Greffier lors des débats : Monsieur Achille TAMPREAU.
Les parties ont été avisées que le prononcé de la décision aurait lieu par mise à disposition au greffe le 05 Décembre 2024, puis avisées par message le 5 Décembre 2024, que la décision était prorogée au 16 janvier 2025.
ARRÊT
Contradictoire,
Prononcé par mise à disposition au greffe le 16 Janvier 2025.
Signé par Madame Anne-Laurence CHALBOS, Président et Monsieur Achille TAMPREAU, greffier auquel la minute de la décision a été remise par le magistrat signataire.
*****
FAITS ET PROCÉDURE
Par acte notarié du 6 juillet 2006, la SCI Lafore a donné à bail commercial à la société Cap investissements un local dépendant d’un bâtiment à usage commercial et une parcelle de terrain comportant des emplacements de stationnement sis [Adresse 1] à Hyères pour une durée de 9 ans à compter du 10 juillet 2006, moyennant un loyer annuel de 118911 euros hors taxes et hors charges.
La société Cap investissement a cédé son fonds à la SAS ED, devenue Dia France puis Erteco France, aux droits de laquelle est ensuite venue la société [Adresse 6].
La SCI Lafore a initié en 2013 une procédure en fixation du loyer au titre de la révision triennale au 3 septembre 2012.
Mme [R] a été désignée en qualité d’expert par jugement du 30 octobre 2014 avec mission de fixer la valeur locative des locaux au 3 septembre 2012.
L’expert a clôturé son rapport le 23 février 2016 en retenant une valeur locative de 107048, 40 euros TTC.

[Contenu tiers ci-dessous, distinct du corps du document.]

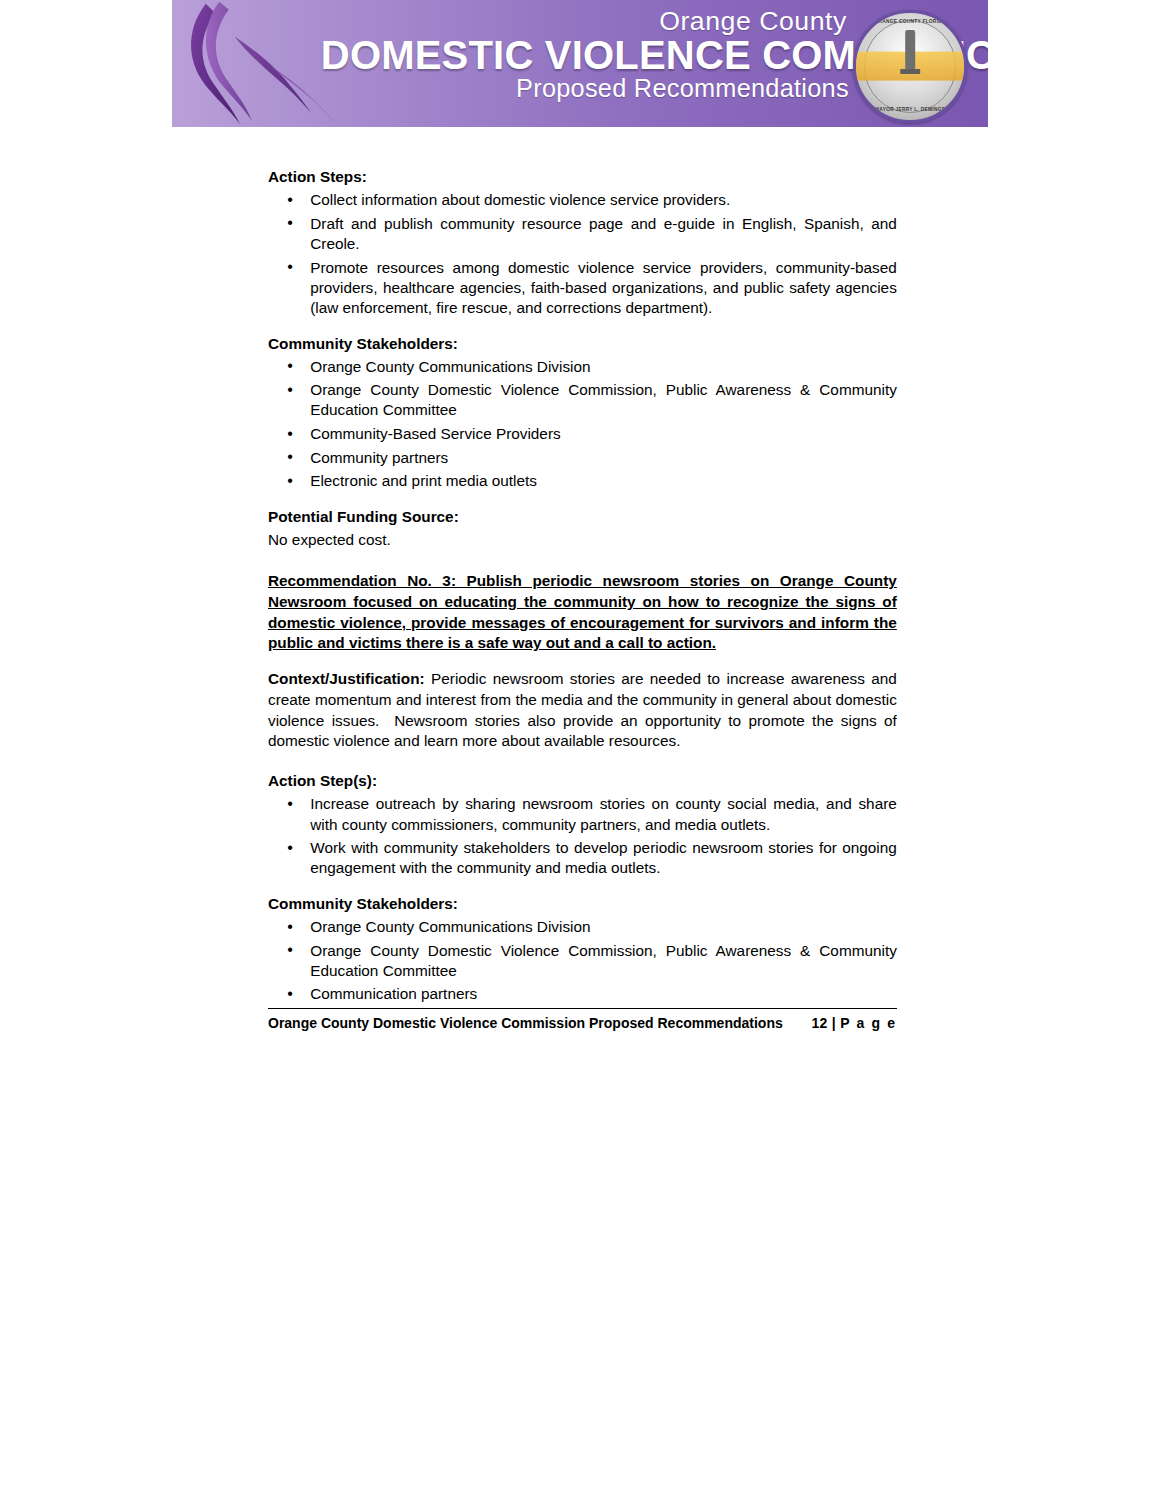Orange County
DOMESTIC VIOLENCE COMMISSION
Proposed Recommendations
ORANGE COUNTY FLORIDA
MAYOR JERRY L. DEMINGS
Action Steps:
Collect information about domestic violence service providers.
Draft and publish community resource page and e-guide in English, Spanish, and Creole.
Promote resources among domestic violence service providers, community-based providers, healthcare agencies, faith-based organizations, and public safety agencies (law enforcement, fire rescue, and corrections department).
Community Stakeholders:
Orange County Communications Division
Orange County Domestic Violence Commission, Public Awareness & Community Education Committee
Community-Based Service Providers
Community partners
Electronic and print media outlets
Potential Funding Source:
No expected cost.
Recommendation No. 3: Publish periodic newsroom stories on Orange County Newsroom focused on educating the community on how to recognize the signs of domestic violence, provide messages of encouragement for survivors and inform the public and victims there is a safe way out and a call to action.
Context/Justification: Periodic newsroom stories are needed to increase awareness and create momentum and interest from the media and the community in general about domestic violence issues. Newsroom stories also provide an opportunity to promote the signs of domestic violence and learn more about available resources.
Action Step(s):
Increase outreach by sharing newsroom stories on county social media, and share with county commissioners, community partners, and media outlets.
Work with community stakeholders to develop periodic newsroom stories for ongoing engagement with the community and media outlets.
Community Stakeholders:
Orange County Communications Division
Orange County Domestic Violence Commission, Public Awareness & Community Education Committee
Communication partners
Orange County Domestic Violence Commission Proposed Recommendations
12 | P a g e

Par jugement du 21 décembre 2017, le juge des loyers commerciaux du tribunal de grande instance de Toulon a fixé à 118911 euros hors taxes et hors charges le prix du loyer à compter du 3 septembre 2012.

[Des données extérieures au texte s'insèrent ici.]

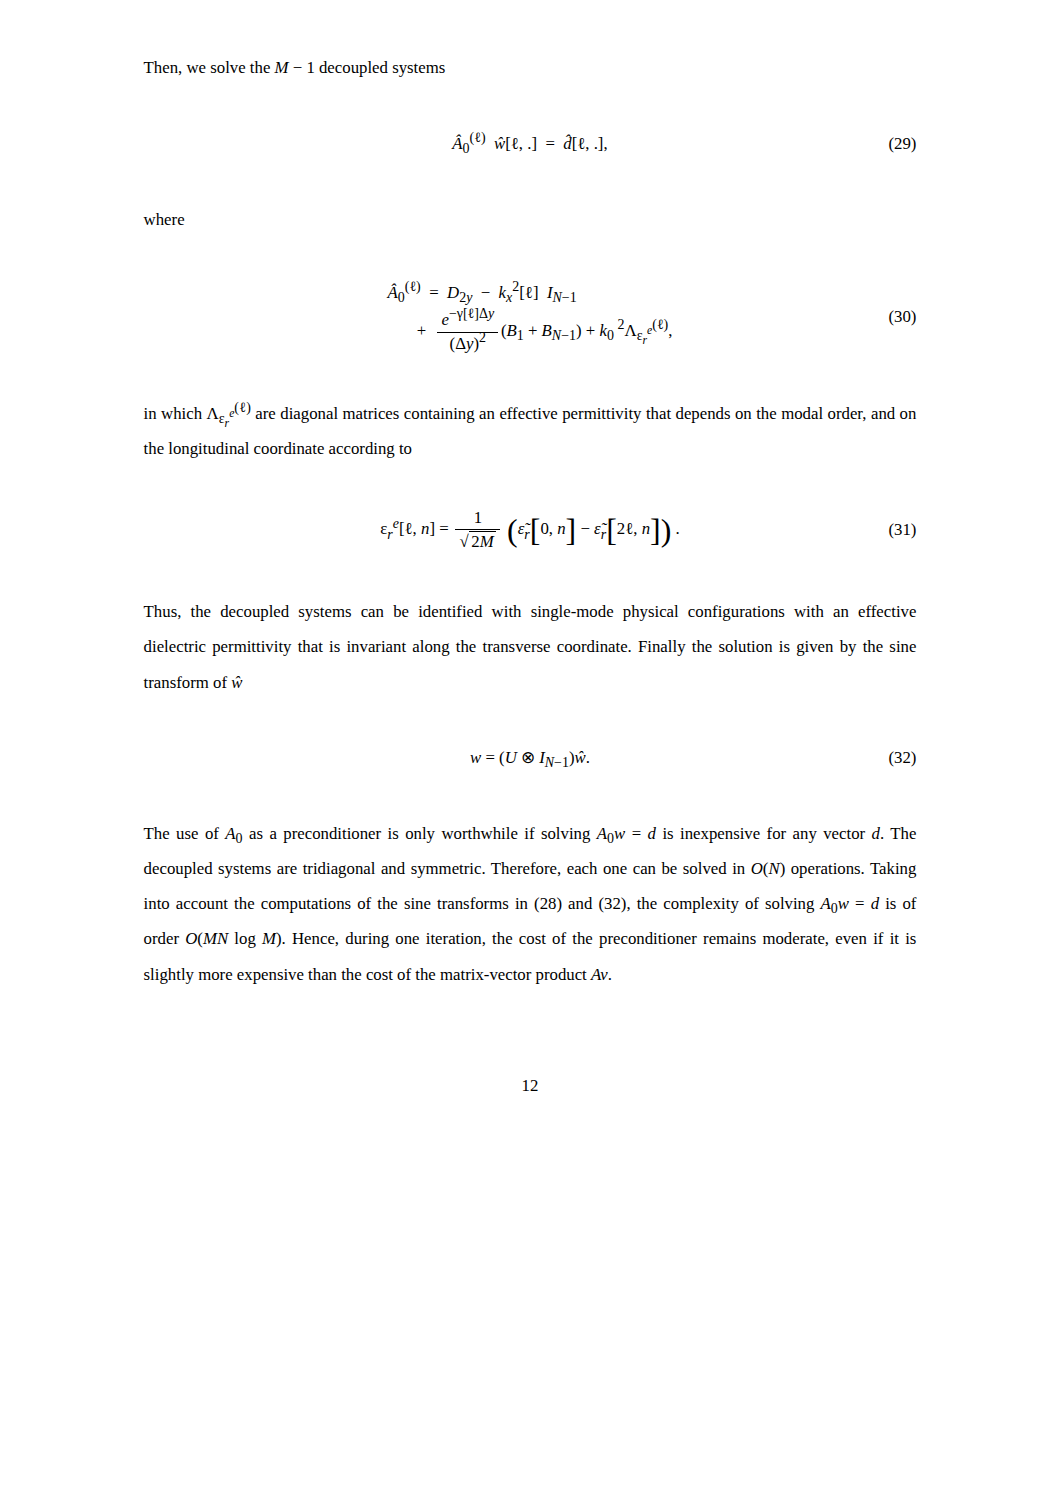Then, we solve the M − 1 decoupled systems
Â0(ℓ) ŵ[ℓ, .] = d̂[ℓ, .],
(29)
where
Â0(ℓ) = D2y − kx2[ℓ] IN−1 + e−γ[ℓ]Δy(Δy)2(B1 + BN−1) + k0 2Λεre(ℓ),
(30)
in which Λεre(ℓ) are diagonal matrices containing an effective permittivity that depends on the modal order, and on the longitudinal coordinate according to
εre[ℓ, n] = 1√2M (ε̃r[0, n] − ε̃r[2ℓ, n]) .
(31)
Thus, the decoupled systems can be identified with single-mode physical configurations with an effective dielectric permittivity that is invariant along the transverse coordinate. Finally the solution is given by the sine transform of ŵ
w = (U ⊗ IN−1)ŵ.
(32)
The use of A0 as a preconditioner is only worthwhile if solving A0w = d is inexpensive for any vector d. The decoupled systems are tridiagonal and symmetric. Therefore, each one can be solved in O(N) operations. Taking into account the computations of the sine transforms in (28) and (32), the complexity of solving A0w = d is of order O(MN log M). Hence, during one iteration, the cost of the preconditioner remains moderate, even if it is slightly more expensive than the cost of the matrix-vector product Av.
12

Entre temps, la société [Adresse 6] avait sollicité le renouvellement du bail à effet du 1er octobre 2015 et initié une procédure fixation du loyer du bail renouvelé.
Elle sollicitait au principal la fixation du loyer à hauteur de 57500 euros hors charges et subsidiairement la désignation d’un expert.

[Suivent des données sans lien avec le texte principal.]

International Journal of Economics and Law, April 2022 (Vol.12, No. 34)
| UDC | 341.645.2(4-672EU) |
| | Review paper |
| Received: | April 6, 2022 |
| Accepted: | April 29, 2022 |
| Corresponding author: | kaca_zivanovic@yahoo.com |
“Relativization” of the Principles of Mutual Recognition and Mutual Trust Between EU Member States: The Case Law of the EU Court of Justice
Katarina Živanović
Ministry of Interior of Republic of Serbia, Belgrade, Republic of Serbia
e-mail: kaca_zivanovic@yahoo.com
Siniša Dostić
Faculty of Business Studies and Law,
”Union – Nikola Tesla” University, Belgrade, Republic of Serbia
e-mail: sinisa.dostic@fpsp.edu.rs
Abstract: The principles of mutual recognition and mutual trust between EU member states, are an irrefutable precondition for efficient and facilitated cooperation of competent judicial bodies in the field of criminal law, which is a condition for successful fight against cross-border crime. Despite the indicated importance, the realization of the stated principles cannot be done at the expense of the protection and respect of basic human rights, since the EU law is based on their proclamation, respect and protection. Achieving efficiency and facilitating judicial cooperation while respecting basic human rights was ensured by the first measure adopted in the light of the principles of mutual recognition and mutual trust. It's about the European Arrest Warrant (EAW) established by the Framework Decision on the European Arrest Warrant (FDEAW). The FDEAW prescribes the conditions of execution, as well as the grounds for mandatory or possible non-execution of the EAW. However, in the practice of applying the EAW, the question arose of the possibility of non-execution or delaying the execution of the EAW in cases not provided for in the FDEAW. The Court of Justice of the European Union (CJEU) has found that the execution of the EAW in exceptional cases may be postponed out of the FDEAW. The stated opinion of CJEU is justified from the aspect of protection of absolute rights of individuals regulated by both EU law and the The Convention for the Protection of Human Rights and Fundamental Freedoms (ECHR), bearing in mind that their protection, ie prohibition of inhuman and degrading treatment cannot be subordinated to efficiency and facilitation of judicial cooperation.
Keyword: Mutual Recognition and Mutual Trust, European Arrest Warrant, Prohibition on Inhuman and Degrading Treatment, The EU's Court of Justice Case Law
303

La SCI Lafore sollicitait la fixation du loyer du bail renouvelé à la somme de 158950 euros HT et subsidiairement à celle de 120366 euros HT.
Par jugement du 19 novembre 2020, le juge des loyers commerciaux du tribunal judiciaire de Toulon a :
— constaté que les parties s’accordent sur le principe du renouvellement du bail au 1er octobre 2015,
— fixé à la somme de 120366 euros HT et HC par an le prix du bail renouvelé à compter du 1er octobre 2015,
— dit que la société [Adresse 6] devra régler les arriérés de loyers résultant de cette fixation ainsi que les intérêts de retard depuis leur date d’exigibilité jusqu’à leur règlement effectif par application de l’article 1343-1 du code civil et que les intérêts échus depuis plus d’un an produiront eux-mêmes intérêts conformément à l’article 1343-2 du code civil,
— ordonné l’exécution provisoire de la décision,
— condamné la société Carrefour proximité France à payer à la SCI Lafore la somme de 5000 euros au titre de l’article 700 du code de procédure civile et à payer les dépens.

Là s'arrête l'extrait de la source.